RJB is planning to raise pounds 1.1bn from bankers and investors on the back of such predictions so they clearly merit some analysis. Included is a forecast market by the end of the decade of about 45 million tonnes for coal used in power generation. That compares with the 30 million tonnes National Power and PowerGen buy from British Coal today and predictions by some in the electricity industry that coal sales to power stations could drop to 20 million tonnes.

The generators themselves tend not to be quite so gloomy but their prognosis for coal after the current contracts expire in 1998 is still poor. It therefore seems odd, to put it at its kindest, that BZW, the securities house advising RJB and its founder, Richard Budge, should also be advising the Government on the sale of its remaining 40 per cent stake in each of National Power and PowerGen. The future of RJB Mining and that of its main customers, National Power and PowerGen, are closely linked, yet their predictions for the likely future coal market are miles apart. How does BZW manage to marry them?

To have chosen Mr Budge as preferred bidder, the Government must presumably have satisfied itself that his offer is economically viable. The implication is that it, too, thinks a 45 million tonne market is achievable. Why then did ministers shrink the coal industry to the size it is now, selling only 30 million tonnes to the generators? Presumably because it thought this the maximum size of industry the market is capable of sustaining. Another contradiction.
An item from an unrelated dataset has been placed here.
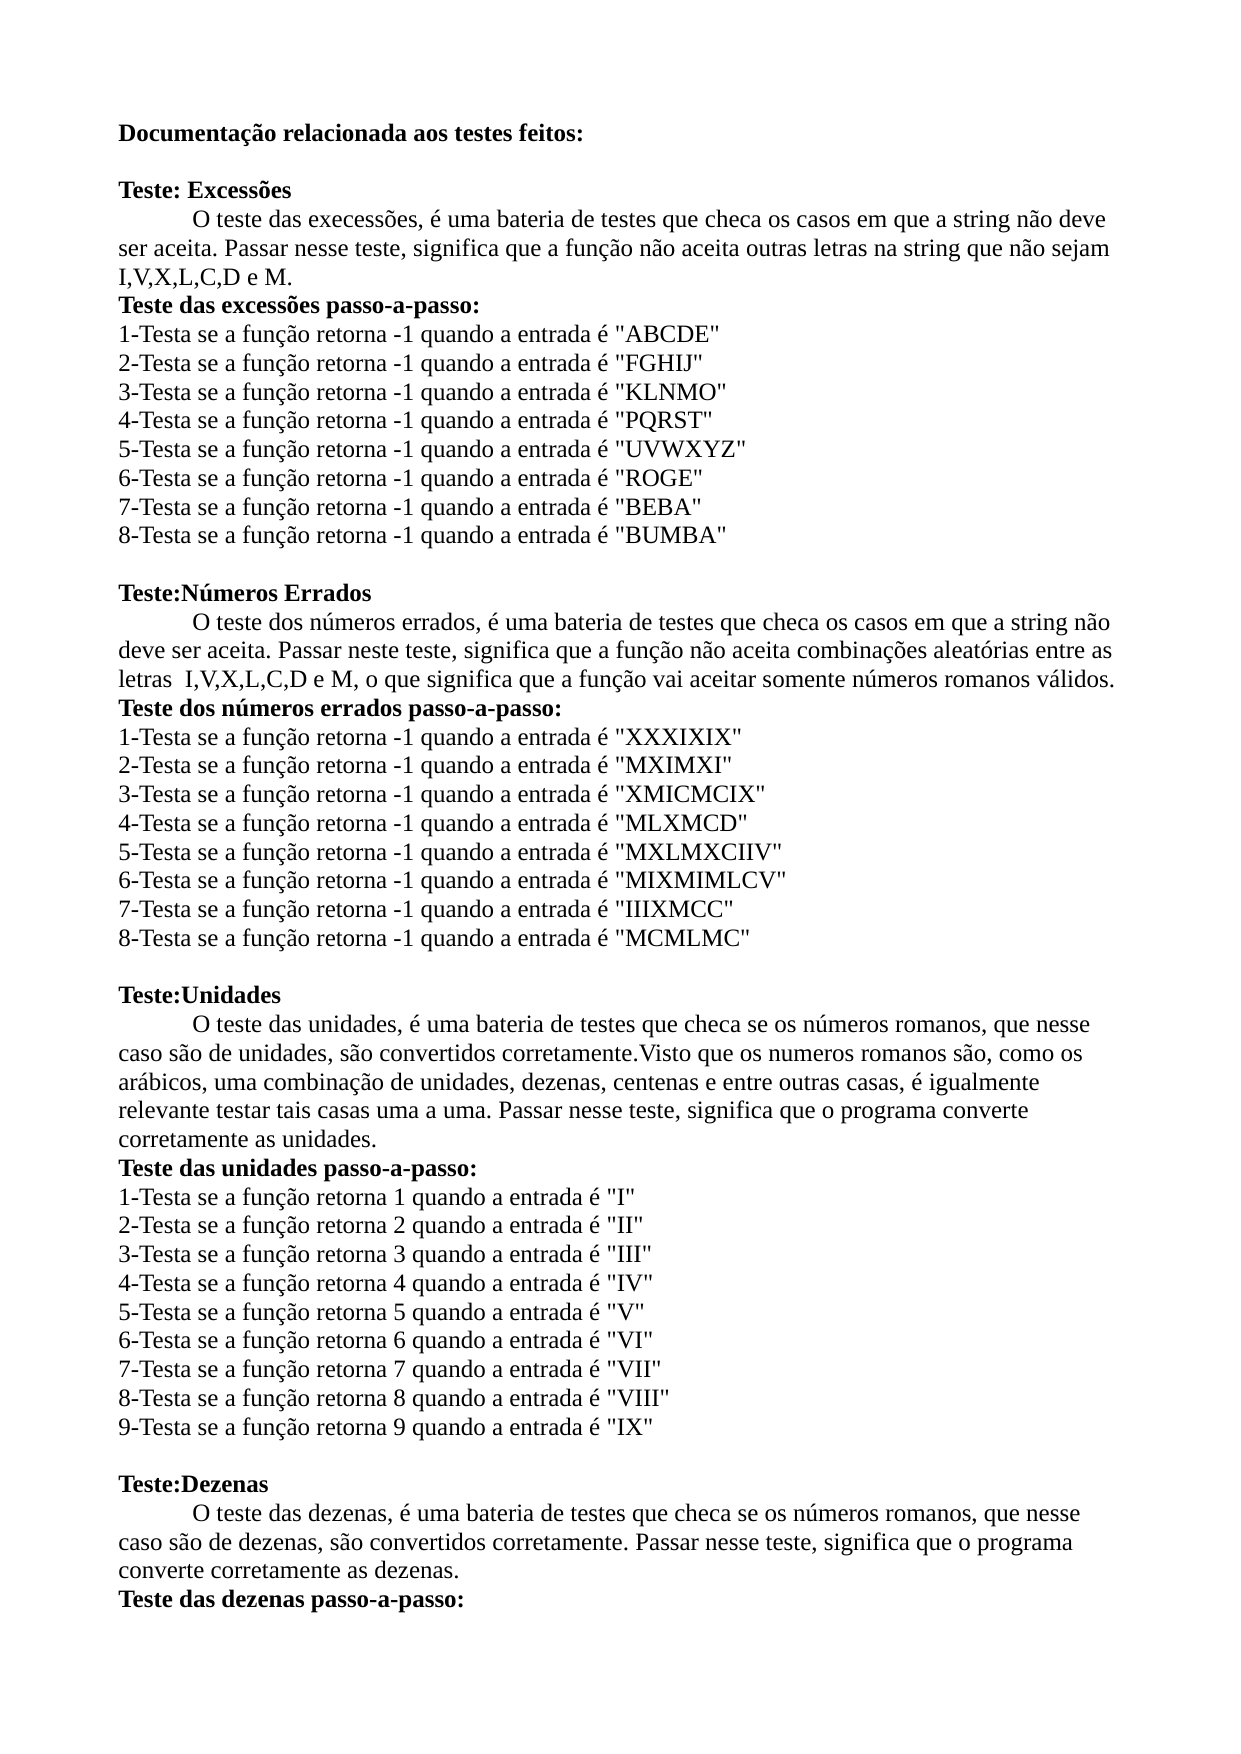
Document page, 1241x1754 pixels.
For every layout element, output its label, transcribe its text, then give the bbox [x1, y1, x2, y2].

Those backing Mr Budge should also ask why he deemed it necessary to offer pounds 900m for the English coalfields when the consensus is that they are worth nearer pounds 500m to pounds 600m. The premium, apparently, is offered as a way of securing a virtual monopoly of the English coal industry, but can it really be worth that much? Or is it his intention, now he is firmly in the driving seat, to haggle the price down in negotiation with the Government to a more economic level?